### EXERCISE REQUIREMENTS
- a) Retype the part of the Excel Jeanie forum thread between "I downloaded this" and "Schollar (Jun 12, 2007)", inclusive.
- b) Write what comes next in the forum thread comparing Excel Jeanie with the HTML Maker, starting after its last sentence.

### DOCUMENT PASSAGE
——————
As far as I can see, the only real difference is the way in which worksheet formulas are displayed, which may actually be very helpful for explaining to board members who are unfamiliar with the way Colo’s works, however, if there are a lot of formulas in an example, it creates a huge list which can be a bit daunting.

Just wondering what everyone’s thoughts were on this


----------



## Von Pookie (Jun 12, 2007)

I downloaded this and installed it at home. I haven't actually used it yet, but for the moment just looking at the interface was enough.

Looking at the examples posted here using Excel Jeanie, the HTML code it produces is definitely nice and clean when compared to the HTML Maker results, but the interface looks VERY confusing.

To me, it just seems like for something to be used to only show small examples on a forum, it goes a bit overboard with the features.


----------



## Richard Schollar (Jun 12, 2007)

I agree the interface is very confusing to new users, but once you get used to it the added functionality is truly superb (being able to produce a gif from your worksheet is just damned useful at times  ).  You can amend which formulas get posted (eg to restrict to only a single cell) if required, but again the interface doesn't make it terribly obvious how to do this.

I like the Jeanie - I will use it in preference over the HTML maker in the normal course of business (and the formulas sure do look prettier in multi-colours!).


----------



## Scott Huish (Jun 12, 2007)

I like that it shows the formula, because sometimes the HTML Maker doesn't change the formula it shows when you change the cell selection. I don't know why it does that, which is why I started putting the formula in the post separate from the example.  With this new one, you won't have to do that. I think you can also do more than one area at a time which would be great for VLOOKUP examples.
——————
### EXCERPTED RECORDS
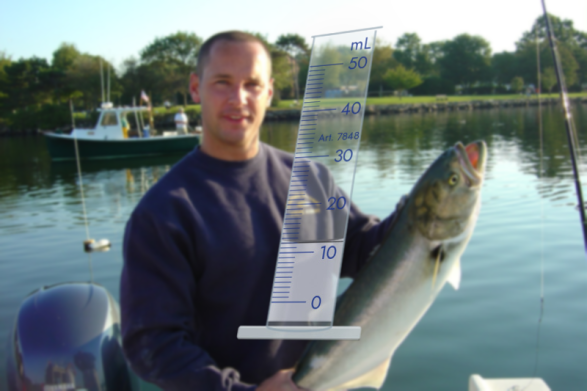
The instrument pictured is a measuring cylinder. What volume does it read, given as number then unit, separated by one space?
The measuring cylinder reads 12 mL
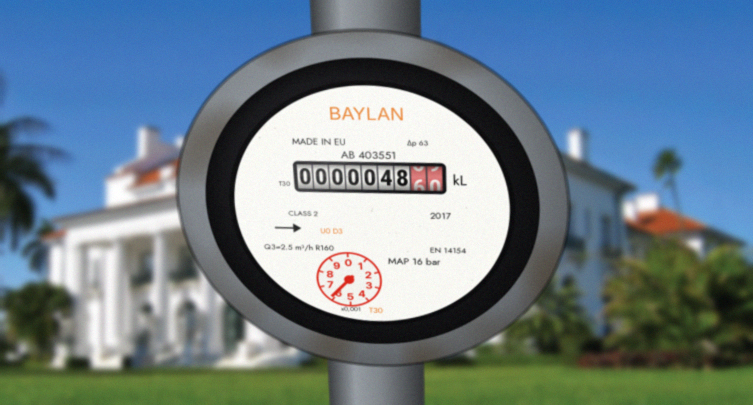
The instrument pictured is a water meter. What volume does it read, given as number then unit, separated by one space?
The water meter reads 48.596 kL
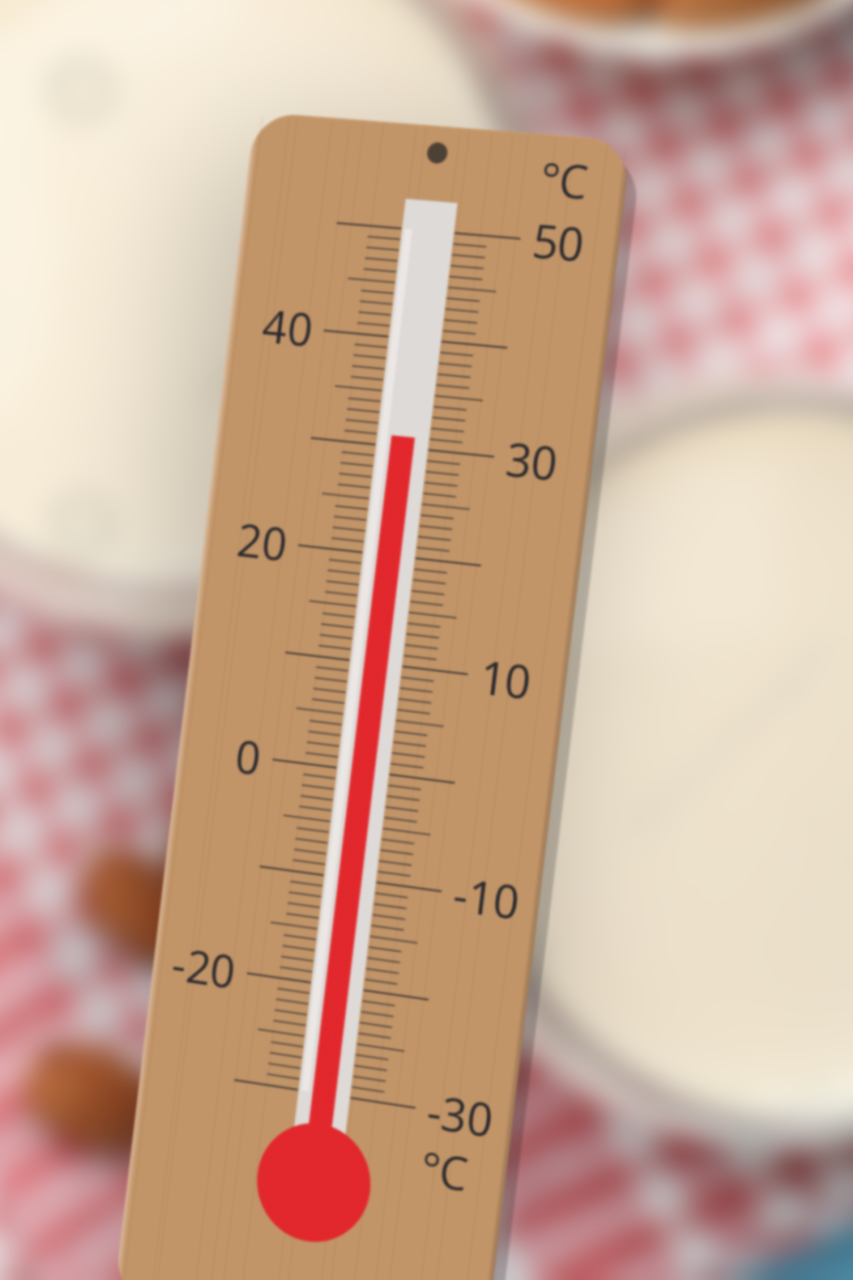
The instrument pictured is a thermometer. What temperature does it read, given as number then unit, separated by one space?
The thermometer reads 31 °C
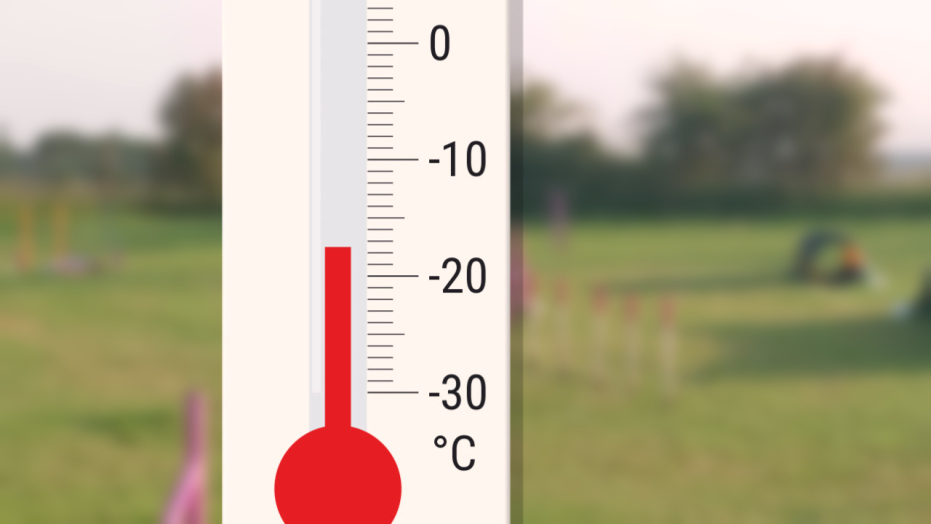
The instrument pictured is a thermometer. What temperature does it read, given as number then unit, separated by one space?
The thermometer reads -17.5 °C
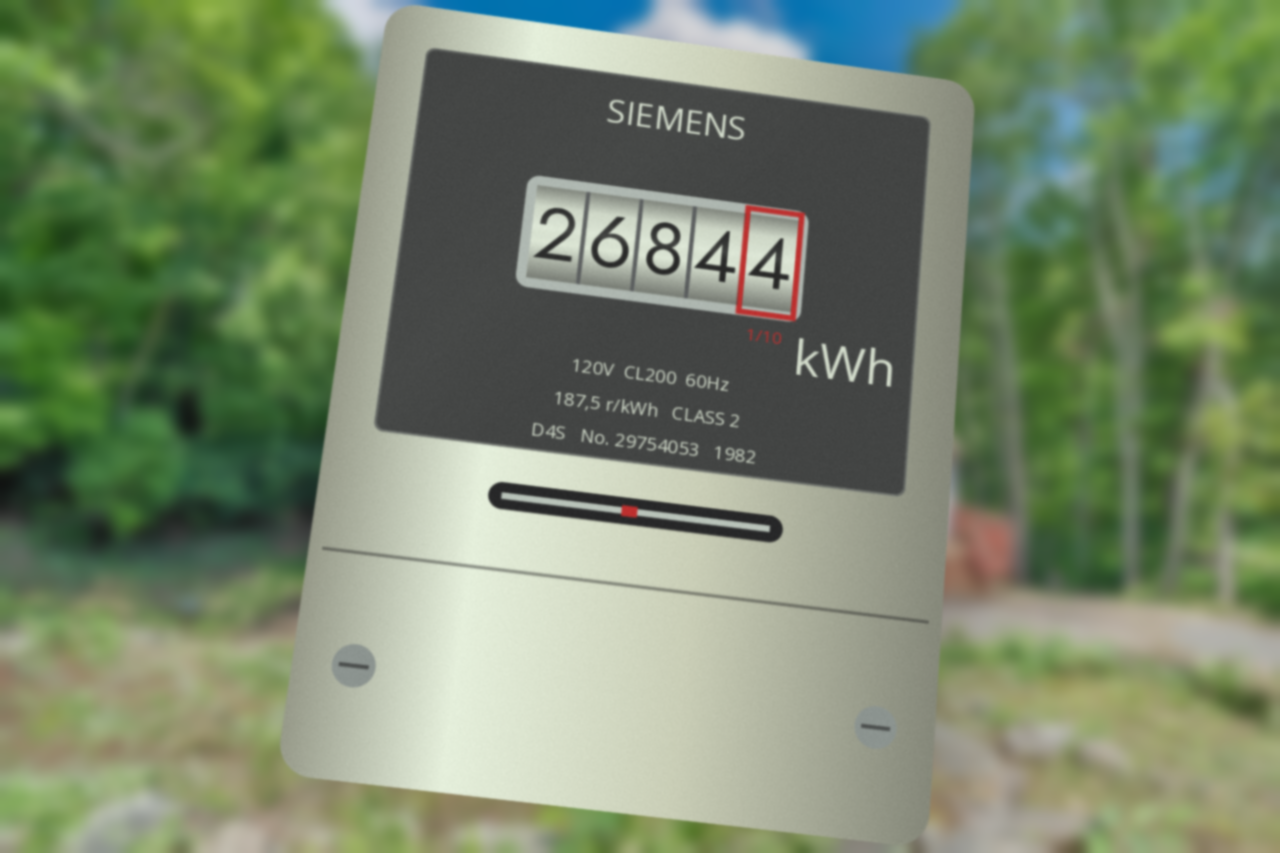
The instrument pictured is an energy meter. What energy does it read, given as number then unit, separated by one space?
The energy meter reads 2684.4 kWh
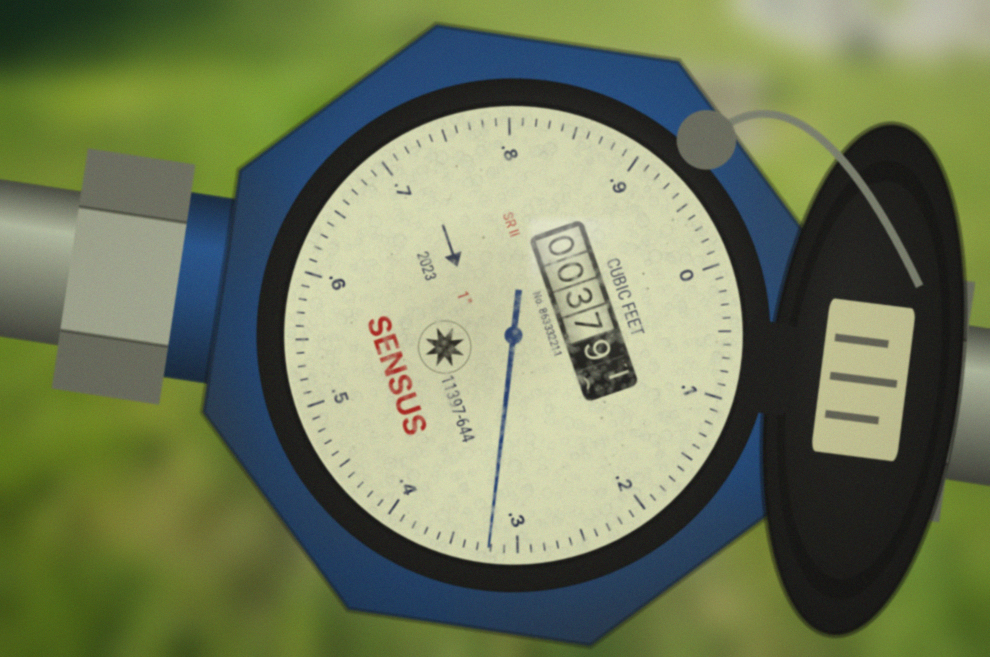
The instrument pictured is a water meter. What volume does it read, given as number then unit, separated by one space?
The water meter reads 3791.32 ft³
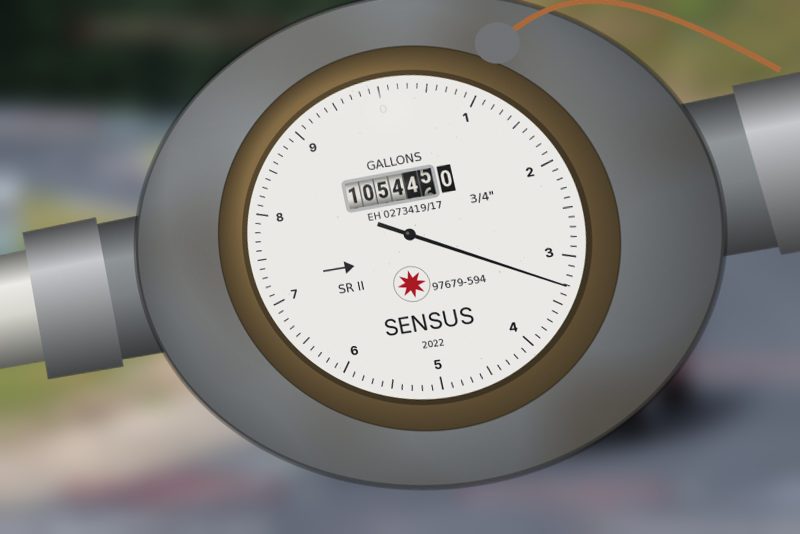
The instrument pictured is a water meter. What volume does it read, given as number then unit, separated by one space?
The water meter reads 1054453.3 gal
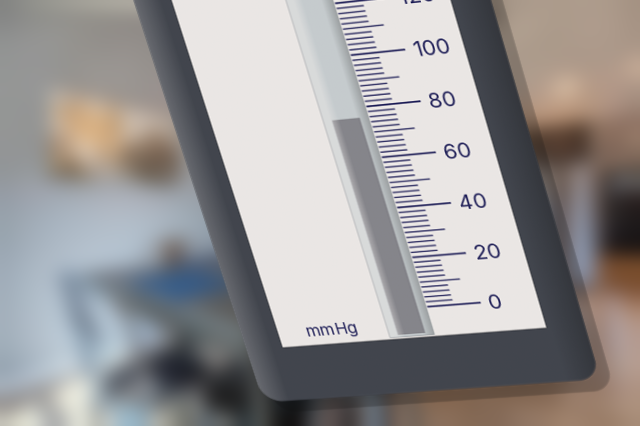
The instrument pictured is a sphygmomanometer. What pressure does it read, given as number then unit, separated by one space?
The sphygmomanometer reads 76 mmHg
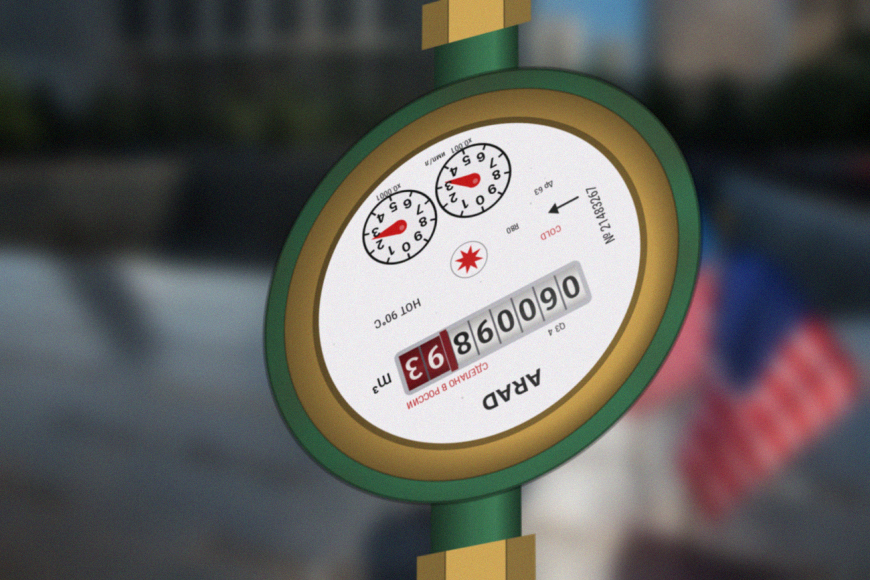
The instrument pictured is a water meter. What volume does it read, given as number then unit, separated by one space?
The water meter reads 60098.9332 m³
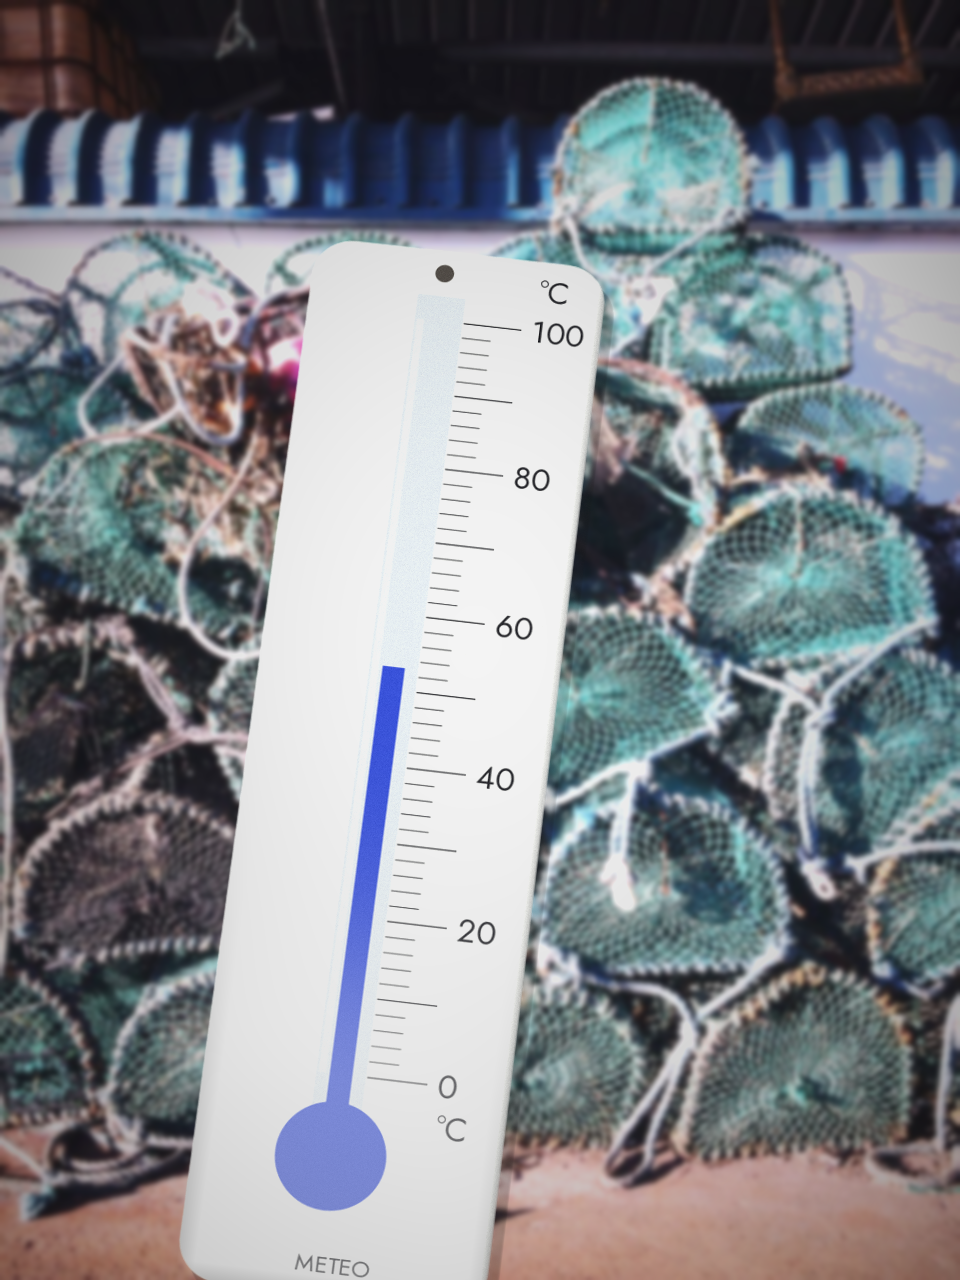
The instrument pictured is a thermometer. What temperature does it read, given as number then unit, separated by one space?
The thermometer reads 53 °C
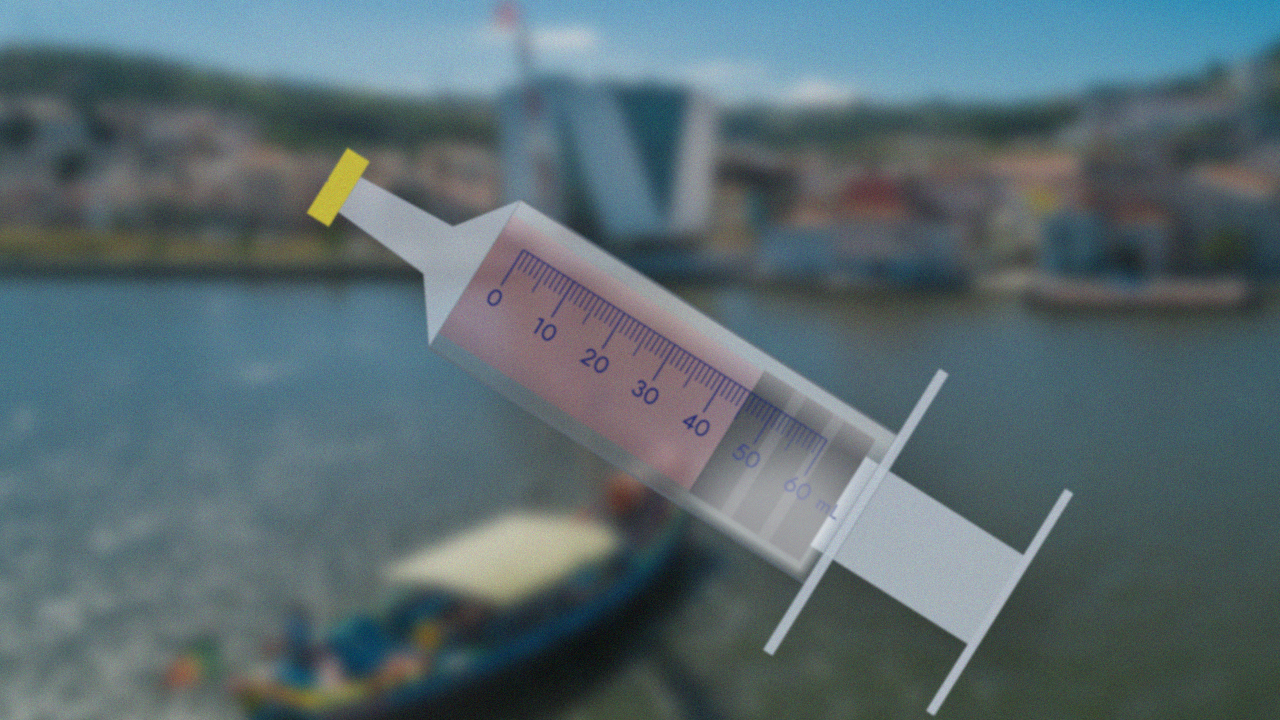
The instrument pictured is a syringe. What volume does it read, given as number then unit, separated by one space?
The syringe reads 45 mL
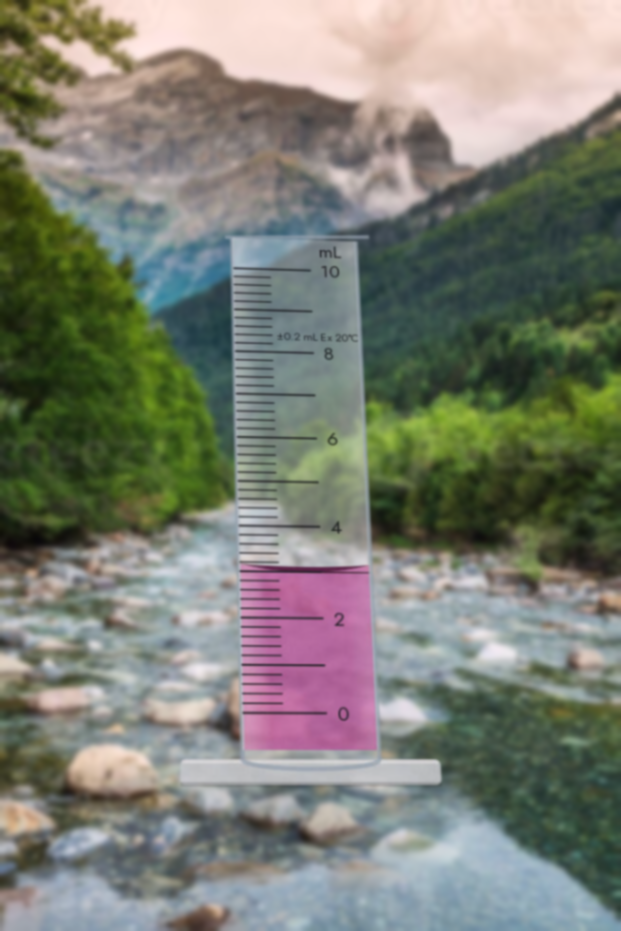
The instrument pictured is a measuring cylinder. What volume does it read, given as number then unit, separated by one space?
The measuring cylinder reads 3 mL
——————
### RESPONSES BY ITEM NUMBER
- a)
I downloaded this and installed it at home. I haven't actually used it yet, but for the moment just looking at the interface was enough.

Looking at the examples posted here using Excel Jeanie, the HTML code it produces is definitely nice and clean when compared to the HTML Maker results, but the interface looks VERY confusing.

To me, it just seems like for something to be used to only show small examples on a forum, it goes a bit overboard with the features.


----------



## Richard Schollar (Jun 12, 2007)

- b)
----------



## Von Pookie (Jun 12, 2007)

> I like that it shows the formula, because sometimes the HTML Maker doesn't change the formula it shows when you change the cell selection. I don't know why it does that, which is why I started putting the formula in the post separate from the example.


Yeah, I believe that's something with the javascript. That hasn't worked for me in some time


----------



## SydneyGeek (Jun 12, 2007)

> Yeah, I believe that's something with the javascript



Apparently, Jeanie doesn't use any Javascript. I like that because browsers are getting more paranoid and blocking scripts by default...

Denis


----------



## Exceljeanie (Jun 13, 2007)

Hi all,

first I agree with you, that it is not simple at first view.
But for this are the help, example How To you find on
http://www.excel-jeanie-html.de/html/hlp_schnell_en.php

But I can tell you, that the formulaoptions where due to the german testers of excel jeanie html (who are just excel users)

Excel Jeanie Html is not only a Forum / Messageboard tool.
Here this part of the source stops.